Dans les médias du monde arabe, alors que Bachar al-Assad est souvent décrit comme un dictateur à la tête d’un régime sanguinaire, la crise égyptienne est devenue une guerre cathodique.
La qatarie Al-Jazeera et la saoudienne Al-Arabya, les deux chaînes d’information continue prisées par les foyers arabes, mènent une lutte des images pour modeler la crise égyptienne à leur guise.
On le sait, les Qataris ont toujours supporté les Frères musulmans. Depuis sa création, Al-Jazeera n’a-t-elle pas déroulé le tapis rouge à Youssef al-Qardaoui, le prédicateur égyptien président de l’Union Internationale des Savants musulmans et membre de la confrérie des frères musulmans? Tout récemment, Cheikh al-Qardaoui a appelé au djihad pour soutenir le retour de Morsi au pouvoir.
Quant à Al-Arabya, elle s’est alignée sur la version officielle de ses commanditaires. Le soir du putsch des militaires égyptiens, le roi Abdallah d’Arabie saoudite s’est empressé d’assurer son soutien aux autorités de transition avec d’autres monarchies du Golfe. Les Frères représentent une influence subversive potentielle auprès de leurs propres populations.
Pourtant, et je n’aurais jamais cru le dire un jour, je suis surpris par la chaîne qatarie. Malgré la fermeture de ses bureaux et l’incarcération de deux de ses journalistes par les autorités égyptiennes, Al-Jazeera essaie de respecter la déontologie journalistique dans son traitement des événements qui secouent le Caire.
Dans toutes ses émissions sur le sujet, la chaîne qatarie donne la parole à des intervenants des deux protagonistes. Le public a certes droit aux thèses des défenseurs de la légalité et des pro-Morsi, mais leurs propos sont contrebalancés par la version des pro-régimes et des sources officielles.
Chez Al-Arabya, tous ceux qui appuient les Frères sont des criminels et l’armée égyptienne mérite le soutien des Arabes, car elle incarne la stabilité de toute la région. Ironie du sort, la chaîne saoudienne se fie à la version des rebelles en Syrie et idolâtre la version officielle en Égypte!
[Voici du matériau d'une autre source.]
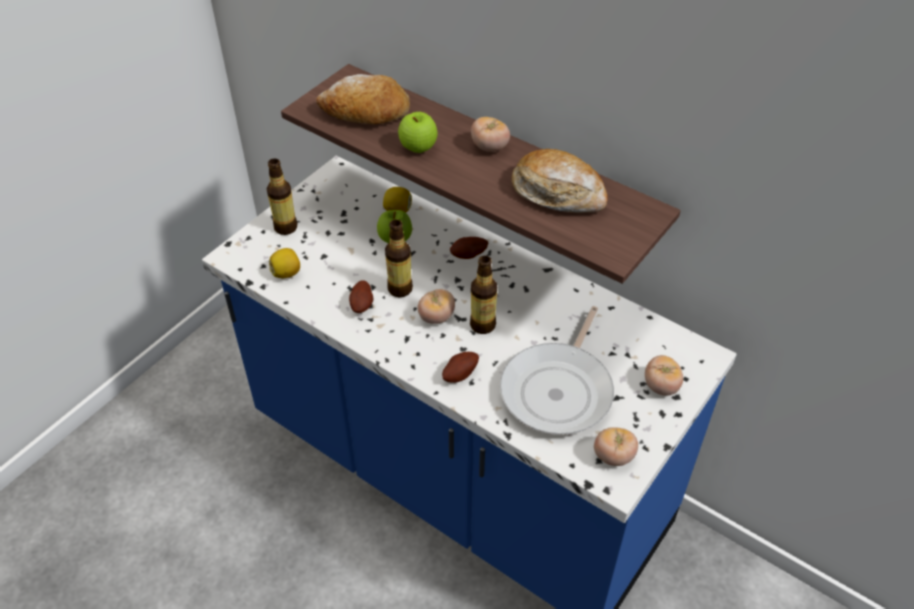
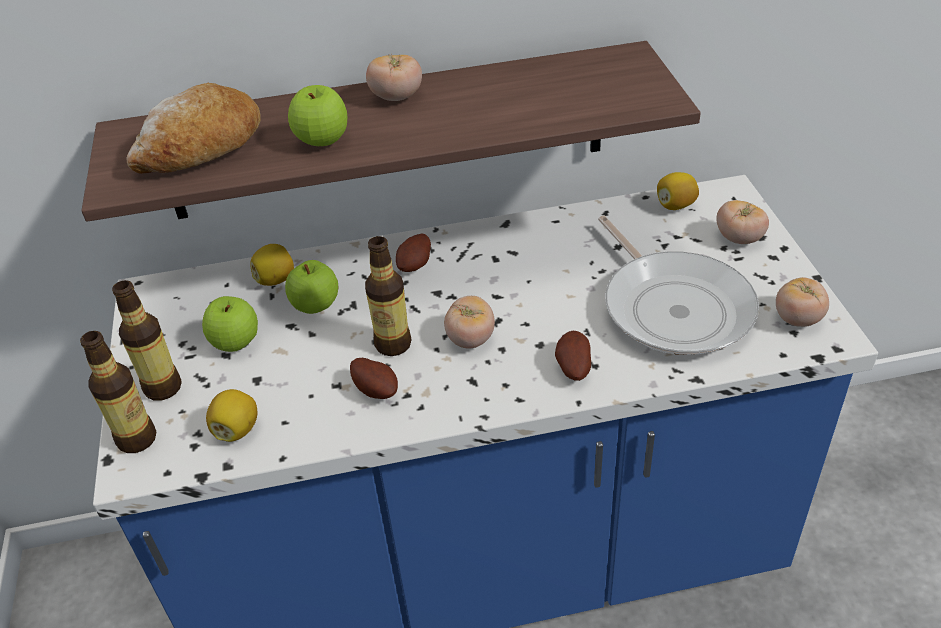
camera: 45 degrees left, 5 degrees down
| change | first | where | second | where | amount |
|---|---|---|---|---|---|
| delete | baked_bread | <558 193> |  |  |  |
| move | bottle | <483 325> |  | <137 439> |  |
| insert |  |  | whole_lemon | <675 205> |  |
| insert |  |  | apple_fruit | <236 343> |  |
Et ce n’est pas tout. Au pays des Pharaons, aucun média ne laisse filtrer la version des Frères. Le black-out! Pourtant, durant un an de sa présidence, Morsi subissait les critiques acerbes de la rue, des intellectuels et des opposants. Ce président se faisait malmener lors de talk-shows satiriques et des manifestations pour le destituer couraient les rues.
Vendredi dernier, lors de l’émission «Le paysage égyptien» (Al machehadou al-masry), Al-Jazeera a passé un reportage ironique. Alors que les médias sociaux égyptiens passaient en boucle les images de manifestations monstres qui secouaient plusieurs localités, les télés égyptiennes locales diffusaient de la variété. L’image d’un pays qui festoie. Circulez!